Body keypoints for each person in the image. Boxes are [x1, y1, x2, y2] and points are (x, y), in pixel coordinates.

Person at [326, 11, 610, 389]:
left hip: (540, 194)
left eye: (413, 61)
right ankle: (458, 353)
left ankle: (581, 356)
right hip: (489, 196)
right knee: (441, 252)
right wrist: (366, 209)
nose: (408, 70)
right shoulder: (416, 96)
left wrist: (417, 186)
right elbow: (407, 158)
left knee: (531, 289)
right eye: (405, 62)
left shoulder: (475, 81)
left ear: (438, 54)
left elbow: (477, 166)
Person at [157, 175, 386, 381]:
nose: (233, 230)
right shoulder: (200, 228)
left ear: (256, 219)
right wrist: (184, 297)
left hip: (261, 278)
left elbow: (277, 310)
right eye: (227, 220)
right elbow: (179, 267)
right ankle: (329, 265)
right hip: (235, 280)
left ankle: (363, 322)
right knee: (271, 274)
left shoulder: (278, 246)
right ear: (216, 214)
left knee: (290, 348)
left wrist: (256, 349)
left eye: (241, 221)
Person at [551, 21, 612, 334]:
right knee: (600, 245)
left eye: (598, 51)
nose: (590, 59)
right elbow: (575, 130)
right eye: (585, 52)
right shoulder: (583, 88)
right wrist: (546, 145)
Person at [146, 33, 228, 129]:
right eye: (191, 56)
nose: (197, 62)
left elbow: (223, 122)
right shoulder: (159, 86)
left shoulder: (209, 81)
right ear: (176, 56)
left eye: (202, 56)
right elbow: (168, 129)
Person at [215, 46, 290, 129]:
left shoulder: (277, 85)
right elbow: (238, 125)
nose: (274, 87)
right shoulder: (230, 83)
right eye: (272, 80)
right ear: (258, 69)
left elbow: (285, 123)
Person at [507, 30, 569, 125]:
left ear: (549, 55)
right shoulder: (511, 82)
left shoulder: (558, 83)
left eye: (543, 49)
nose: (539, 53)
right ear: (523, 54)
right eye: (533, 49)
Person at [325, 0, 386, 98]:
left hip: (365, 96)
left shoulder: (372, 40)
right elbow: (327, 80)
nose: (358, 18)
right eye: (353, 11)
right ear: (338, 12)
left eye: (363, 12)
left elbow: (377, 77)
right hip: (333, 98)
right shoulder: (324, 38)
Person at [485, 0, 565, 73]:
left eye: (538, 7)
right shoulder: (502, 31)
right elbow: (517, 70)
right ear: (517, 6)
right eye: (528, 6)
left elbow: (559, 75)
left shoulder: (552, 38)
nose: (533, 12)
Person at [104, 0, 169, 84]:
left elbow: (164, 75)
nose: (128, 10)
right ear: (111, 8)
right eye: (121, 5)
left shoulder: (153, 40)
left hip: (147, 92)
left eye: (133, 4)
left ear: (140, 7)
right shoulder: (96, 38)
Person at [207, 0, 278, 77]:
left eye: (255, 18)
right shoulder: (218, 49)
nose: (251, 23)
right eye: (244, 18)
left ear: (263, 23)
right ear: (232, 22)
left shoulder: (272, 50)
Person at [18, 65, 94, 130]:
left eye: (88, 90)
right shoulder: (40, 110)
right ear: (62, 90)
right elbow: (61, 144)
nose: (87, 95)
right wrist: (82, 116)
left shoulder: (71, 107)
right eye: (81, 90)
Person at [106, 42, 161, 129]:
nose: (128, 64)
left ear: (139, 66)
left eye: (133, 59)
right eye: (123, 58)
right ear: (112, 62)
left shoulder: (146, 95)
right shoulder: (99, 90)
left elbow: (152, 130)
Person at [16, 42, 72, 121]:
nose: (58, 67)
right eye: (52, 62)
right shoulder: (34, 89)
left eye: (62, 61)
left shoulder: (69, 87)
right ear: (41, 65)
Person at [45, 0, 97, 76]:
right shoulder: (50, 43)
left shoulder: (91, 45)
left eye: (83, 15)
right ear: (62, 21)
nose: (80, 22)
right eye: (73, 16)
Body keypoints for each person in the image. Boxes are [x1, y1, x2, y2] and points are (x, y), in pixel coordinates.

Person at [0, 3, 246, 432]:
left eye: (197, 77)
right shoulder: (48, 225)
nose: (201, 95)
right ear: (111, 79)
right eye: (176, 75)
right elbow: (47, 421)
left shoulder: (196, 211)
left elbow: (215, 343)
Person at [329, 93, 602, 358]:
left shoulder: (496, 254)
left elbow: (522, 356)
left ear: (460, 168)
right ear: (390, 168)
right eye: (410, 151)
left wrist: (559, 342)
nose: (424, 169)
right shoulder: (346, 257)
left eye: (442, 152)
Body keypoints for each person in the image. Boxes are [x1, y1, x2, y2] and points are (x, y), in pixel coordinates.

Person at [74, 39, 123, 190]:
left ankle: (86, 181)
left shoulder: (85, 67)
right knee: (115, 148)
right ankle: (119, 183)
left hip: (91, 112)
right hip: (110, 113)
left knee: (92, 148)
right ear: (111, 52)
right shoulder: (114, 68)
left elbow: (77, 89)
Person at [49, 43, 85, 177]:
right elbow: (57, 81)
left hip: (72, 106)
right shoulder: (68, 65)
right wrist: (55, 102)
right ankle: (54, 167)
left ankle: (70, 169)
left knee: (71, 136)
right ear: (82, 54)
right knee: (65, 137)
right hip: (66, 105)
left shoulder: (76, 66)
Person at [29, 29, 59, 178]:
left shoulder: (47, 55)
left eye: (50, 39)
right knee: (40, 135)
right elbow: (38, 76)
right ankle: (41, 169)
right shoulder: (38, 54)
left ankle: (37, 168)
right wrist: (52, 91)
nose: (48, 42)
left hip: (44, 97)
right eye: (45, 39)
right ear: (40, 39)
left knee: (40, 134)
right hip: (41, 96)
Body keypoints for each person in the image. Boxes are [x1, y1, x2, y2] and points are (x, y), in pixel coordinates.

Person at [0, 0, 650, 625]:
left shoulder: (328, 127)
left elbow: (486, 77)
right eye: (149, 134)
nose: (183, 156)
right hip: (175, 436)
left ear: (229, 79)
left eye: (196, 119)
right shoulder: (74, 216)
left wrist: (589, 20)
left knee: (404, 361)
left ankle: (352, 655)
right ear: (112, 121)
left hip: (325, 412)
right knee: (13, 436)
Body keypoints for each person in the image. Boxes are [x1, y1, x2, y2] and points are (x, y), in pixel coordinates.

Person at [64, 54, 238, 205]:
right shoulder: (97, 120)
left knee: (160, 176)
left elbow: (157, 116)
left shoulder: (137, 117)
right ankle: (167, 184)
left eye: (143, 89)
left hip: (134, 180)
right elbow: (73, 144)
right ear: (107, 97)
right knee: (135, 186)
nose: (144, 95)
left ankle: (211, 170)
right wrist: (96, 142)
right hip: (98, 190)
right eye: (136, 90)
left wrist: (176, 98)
* * * * *
EXERCISE DIRECTIONS
Each record, from first to last, should be returned verbatim.

EXPECTED OUTPUT
Body keypoints for each person in the image. Boxes are [x1, y1, x2, y2] and points are (x, y), in pixel coordinates.

Person at [326, 11, 610, 389]:
left hip: (540, 194)
left eye: (413, 61)
right ankle: (458, 353)
left ankle: (581, 356)
right hip: (489, 196)
right knee: (441, 252)
right wrist: (366, 209)
nose: (408, 70)
right shoulder: (416, 96)
left wrist: (417, 186)
right elbow: (407, 158)
left knee: (531, 289)
right eye: (405, 62)
left shoulder: (475, 81)
left ear: (438, 54)
left elbow: (477, 166)
Person at [157, 175, 386, 381]:
nose: (233, 230)
right shoulder: (200, 228)
left ear: (256, 219)
right wrist: (184, 297)
left hip: (261, 278)
left elbow: (277, 310)
right eye: (227, 220)
right elbow: (179, 267)
right ankle: (329, 265)
right hip: (235, 280)
left ankle: (363, 322)
right knee: (271, 274)
left shoulder: (278, 246)
right ear: (216, 214)
left knee: (290, 348)
left wrist: (256, 349)
left eye: (241, 221)
Person at [551, 21, 612, 334]:
right knee: (600, 245)
left eye: (598, 51)
nose: (590, 59)
right elbow: (575, 130)
right eye: (585, 52)
right shoulder: (583, 88)
right wrist: (546, 145)
Person at [146, 33, 228, 129]:
right eye: (191, 56)
nose: (197, 62)
left elbow: (223, 122)
right shoulder: (159, 86)
left shoulder: (209, 81)
right ear: (176, 56)
left eye: (202, 56)
right elbow: (168, 129)
Person at [215, 46, 290, 129]:
left shoulder: (277, 85)
right elbow: (238, 125)
nose: (274, 87)
right shoulder: (230, 83)
right eye: (272, 80)
right ear: (258, 69)
left elbow: (285, 123)
Person at [507, 30, 569, 125]:
left ear: (549, 55)
right shoulder: (511, 82)
left shoulder: (558, 83)
left eye: (543, 49)
nose: (539, 53)
right ear: (523, 54)
right eye: (533, 49)
Person at [325, 0, 386, 98]:
left hip: (365, 96)
left shoulder: (372, 40)
right elbow: (327, 80)
nose: (358, 18)
right eye: (353, 11)
right ear: (338, 12)
left eye: (363, 12)
left elbow: (377, 77)
right hip: (333, 98)
right shoulder: (324, 38)
Person at [485, 0, 565, 73]:
left eye: (538, 7)
right shoulder: (502, 31)
right elbow: (517, 70)
right ear: (517, 6)
right eye: (528, 6)
left elbow: (559, 75)
left shoulder: (552, 38)
nose: (533, 12)
Person at [104, 0, 169, 84]:
left elbow: (164, 75)
nose: (128, 10)
right ear: (111, 8)
right eye: (121, 5)
left shoulder: (153, 40)
left hip: (147, 92)
left eye: (133, 4)
left ear: (140, 7)
right shoulder: (96, 38)
Person at [207, 0, 278, 77]:
left eye: (255, 18)
right shoulder: (218, 49)
nose: (251, 23)
right eye: (244, 18)
left ear: (263, 23)
right ear: (232, 22)
left shoulder: (272, 50)
Person at [18, 65, 94, 130]:
left eye: (88, 90)
right shoulder: (40, 110)
right ear: (62, 90)
right elbow: (61, 144)
nose: (87, 95)
right wrist: (82, 116)
left shoulder: (71, 107)
right eye: (81, 90)
Person at [106, 42, 161, 129]:
nose: (128, 64)
left ear: (139, 66)
left eye: (133, 59)
right eye: (123, 58)
right ear: (112, 62)
left shoulder: (146, 95)
right shoulder: (99, 90)
left elbow: (152, 130)
Person at [16, 42, 72, 121]:
nose: (58, 67)
right eye: (52, 62)
right shoulder: (34, 89)
left eye: (62, 61)
left shoulder: (69, 87)
right ear: (41, 65)
Person at [45, 0, 97, 76]:
right shoulder: (50, 43)
left shoulder: (91, 45)
left eye: (83, 15)
right ear: (62, 21)
nose: (80, 22)
right eye: (73, 16)
Body keypoints for each person in the image. Boxes are [x1, y1, x2, y2] and points are (x, y), in pixel coordinates.

Person at [0, 3, 246, 432]:
left eye: (197, 77)
right shoulder: (48, 225)
nose: (201, 95)
right ear: (111, 79)
right eye: (176, 75)
right elbow: (47, 421)
left shoulder: (196, 211)
left elbow: (215, 343)
Person at [329, 93, 602, 358]:
left shoulder: (496, 254)
left elbow: (522, 356)
left ear: (460, 168)
right ear: (390, 168)
right eye: (410, 151)
left wrist: (559, 342)
nose: (424, 169)
right shoulder: (346, 257)
left eye: (442, 152)
Body keypoints for each person in the image. Boxes are [x1, y1, x2, y2] and points are (x, y), in pixel coordinates.

Person at [74, 39, 123, 190]:
left ankle: (86, 181)
left shoulder: (85, 67)
right knee: (115, 148)
right ankle: (119, 183)
left hip: (91, 112)
right hip: (110, 113)
left knee: (92, 148)
right ear: (111, 52)
right shoulder: (114, 68)
left elbow: (77, 89)
Person at [49, 43, 85, 177]:
right elbow: (57, 81)
left hip: (72, 106)
right shoulder: (68, 65)
right wrist: (55, 102)
right ankle: (54, 167)
left ankle: (70, 169)
left knee: (71, 136)
right ear: (82, 54)
right knee: (65, 137)
right hip: (66, 105)
left shoulder: (76, 66)
Person at [29, 29, 59, 178]:
left shoulder: (47, 55)
left eye: (50, 39)
right knee: (40, 135)
right elbow: (38, 76)
right ankle: (41, 169)
right shoulder: (38, 54)
left ankle: (37, 168)
right wrist: (52, 91)
nose: (48, 42)
left hip: (44, 97)
right eye: (45, 39)
right ear: (40, 39)
left knee: (40, 134)
right hip: (41, 96)
Body keypoints for each person in the image. Boxes are [x1, y1, x2, y2] and points are (x, y), in pixel coordinates.

Person at [0, 0, 650, 625]:
left shoulder: (328, 127)
left elbow: (486, 77)
right eye: (149, 134)
nose: (183, 156)
right hip: (175, 436)
left ear: (229, 79)
left eye: (196, 119)
right shoulder: (74, 216)
left wrist: (589, 20)
left knee: (404, 361)
left ankle: (352, 655)
right ear: (112, 121)
left hip: (325, 412)
right knee: (13, 436)
Body keypoints for each person in the image. Boxes are [x1, y1, x2, y2] and points are (x, y), in pixel coordinates.

Person at [64, 54, 238, 205]:
right shoulder: (97, 120)
left knee: (160, 176)
left elbow: (157, 116)
left shoulder: (137, 117)
right ankle: (167, 184)
left eye: (143, 89)
left hip: (134, 180)
right elbow: (73, 144)
right ear: (107, 97)
right knee: (135, 186)
nose: (144, 95)
left ankle: (211, 170)
right wrist: (96, 142)
right hip: (98, 190)
right eye: (136, 90)
left wrist: (176, 98)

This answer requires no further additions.